Sheet of Rain

I woke up with a headache on a bright and sunny day
It normally takes black clouds to wake up this way
but that was not struck me to the center of my being
God had chosen this perfect morning to not be seen

Here I was on vacation on the beautiful coast of Maine
full of love and life,  yet deeply felt two kinds of pain
Headaches I can cure with aspirins under my control
but God alone decides the times not to touch our soul

Dawn had broken so I left to walk the coves outline
Silently, I prayed others might enjoy Christ’s vine
Thoughts of fewer free willed desires were left to be
I sensed the rising tide was not the message for me

My loop took me to face a locked Catholic Church
Again I knew God wanted me to continue the search
I gazed into a harbor full of anchored pleasure boats
but pleasure did not find its way to inside His moat

My journey took me to an oak lined street on the bay
A gentle breeze meant listen for what God had to say
It always surprises me to know the moment is here
when Christ, Spirit and Father are approaching near

I stood in silence waiting patiently for the connection
The breeze picked up as I faced the full morning sun
Then a gust hit head on, shaking the massive trees
A sheet of rain fell that had collected in the leaves

Here I was in complete sunshine yet soaking wet
God laughed out loud saying I’ll teach you yet
I realized in that moment I must pray for myself
as what good am I if I am empty of His wealth

I continued my journey and watched an artist paint
God’s own brush strokes calling us all to be saints
Love, as Paul says is the greatest gift we can achieve
Today this gift reigned down on me from the leaves

I have developed an awareness of the Trinity in my life.

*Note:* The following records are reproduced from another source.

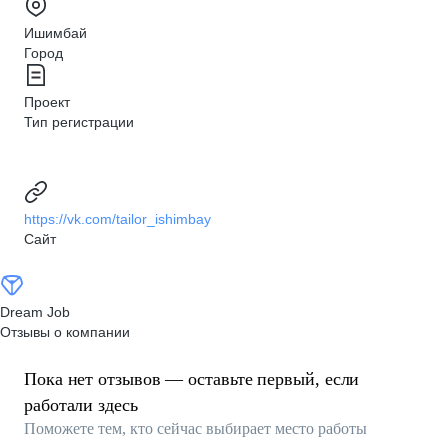
Ишимбай
Город
Проект
Тип регистрации
https://vk.com/tailor_ishimbay
Сайт
Dream Job
Отзывы о компании
Пока нет отзывов — оставьте первый, если
работали здесь
Поможете тем, кто сейчас выбирает место работы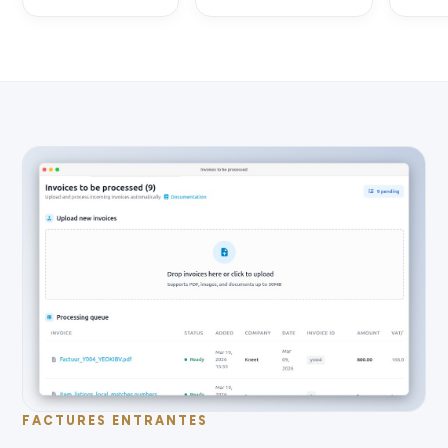
FACTURES ENTRANTES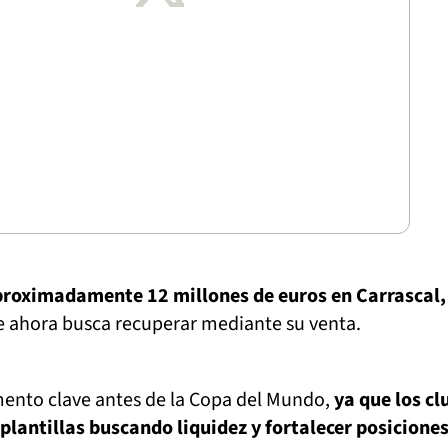
proximadamente 12 millones de euros en Carrascal,
ue ahora busca recuperar mediante su venta.
mento clave antes de la Copa del Mundo,
ya que los cl
 plantillas buscando liquidez y fortalecer posiciones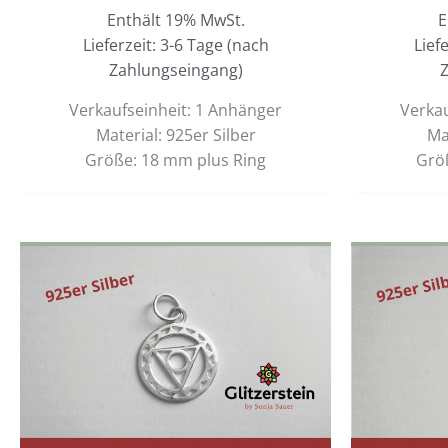
Enthält 19% MwSt.
E
Lieferzeit: 3-6 Tage (nach
Lief
Zahlungseingang)
Z
Verkaufseinheit: 1 Anhänger
Verkau
Material: 925er Silber
Ma
Größe: 18 mm plus Ring
Grö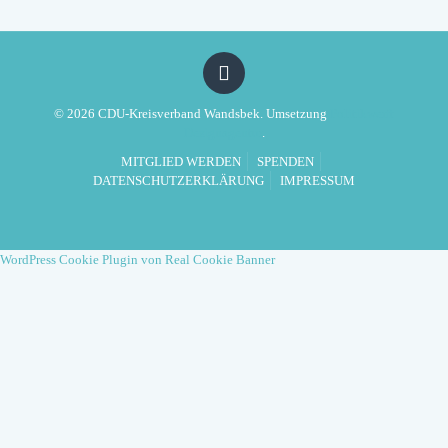
© 2026 CDU-Kreisverband Wandsbek. Umsetzung
Politikwerft
Designagentur
.
MITGLIED WERDEN
SPENDEN
DATENSCHUTZERKLÄRUNG
IMPRESSUM
WordPress Cookie Plugin von Real Cookie Banner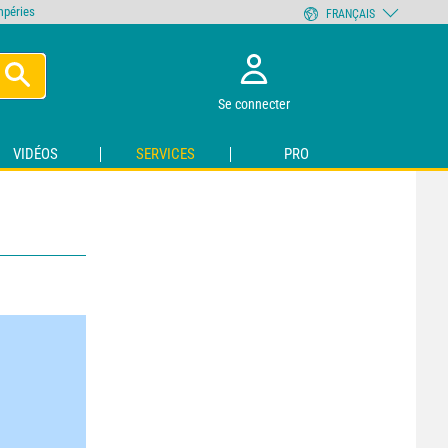
empéries
FRANÇAIS
Se connecter
VIDÉOS
SERVICES
PRO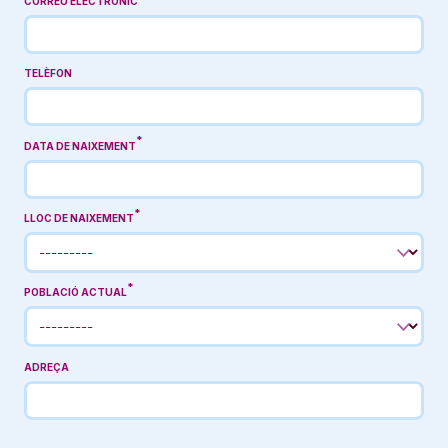
CORREU ELECTRÒNIC
TELÈFON
DATA DE NAIXEMENT
LLOC DE NAIXEMENT
POBLACIÓ ACTUAL
ADREÇA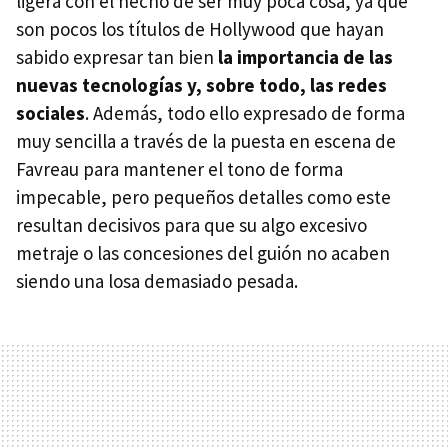
ligera con el hecho de ser muy poca cosa, ya que
son pocos los títulos de Hollywood que hayan
sabido expresar tan bien
la importancia de las
nuevas tecnologías y, sobre todo, las redes
sociales
. Además, todo ello expresado de forma
muy sencilla a través de la puesta en escena de
Favreau para mantener el tono de forma
impecable, pero pequeños detalles como este
resultan decisivos para que su algo excesivo
metraje o las concesiones del guión no acaben
siendo una losa demasiado pesada.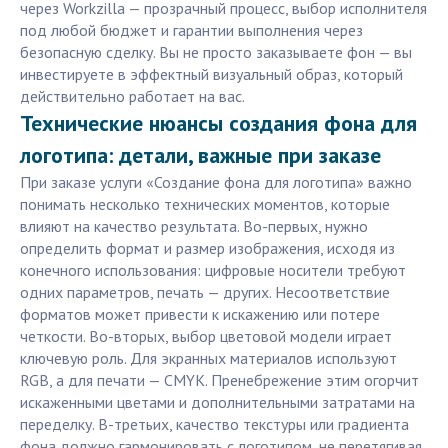
через Workzilla — прозрачный процесс, выбор исполнителя
под любой бюджет и гарантии выполнения через
безопасную сделку. Вы не просто заказываете фон — вы
инвестируете в эффектный визуальный образ, который
действительно работает на вас.
Технические нюансы создания фона для
логотипа: детали, важные при заказе
При заказе услуги «Создание фона для логотипа» важно
понимать несколько технических моментов, которые
влияют на качество результата. Во-первых, нужно
определить формат и размер изображения, исходя из
конечного использования: цифровые носители требуют
одних параметров, печать — других. Несоответствие
форматов может привести к искажению или потере
четкости. Во-вторых, выбор цветовой модели играет
ключевую роль. Для экранных материалов используют
RGB, а для печати — CMYK. Пренебрежение этим огорчит
искаженными цветами и дополнительными затратами на
переделку. В-третьих, качество текстуры или градиента
фона должно гармонировать с логотипом, не перетягивая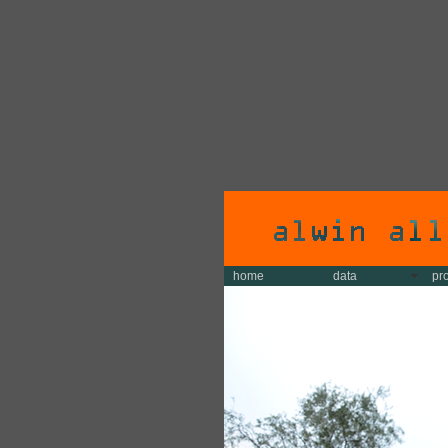
home
data
pr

Quite often a deep sense of abandonment sets in when all of a sudden that sensation is just not there.  It is exceptionally difficult when it happens upon awakening and further disconcerting if something else is also wrong.  The double whammy really throws me a curve ball.  It is one thing if this happens in a normal day as I just go on with my routines until the feeling of abandonment goes away on Gods time.  It is another when I am in a perfect time and place such as a vacation.  The first thought I had was to go out searching for God as He was out there someplace.  About an hour into my walk I simply stopped to feel this wonderful crisp refreshing breeze coming directly at me as I stood staring into a bay. 

I didn’t even realize in the moment I had stopped directly under two massive oak trees.  All of a sudden a gust of wind hit and the trees dumped the entire contents of rain they had collected from a storm the night before.  It was over in seconds and I was soaking wet.  I could just imagine God laughing His brains out over this.  But the message was quite clear.  This micro scene could not have been more specifically for me.  I walked about 100 yards to a large rock to let the morning sun dry me out while I prayed to God for my own benefit.  It seemed to me that I often forget that in my own humanity I need to simply connect with God. I continued my journey to watch the sweeping strokes of a painter put the background of a harbor on his canvas.  It was so easy to imagine this was also a lesson, that God offers His brush to paint my own background and I get to choose how or even if I am going to finish the details.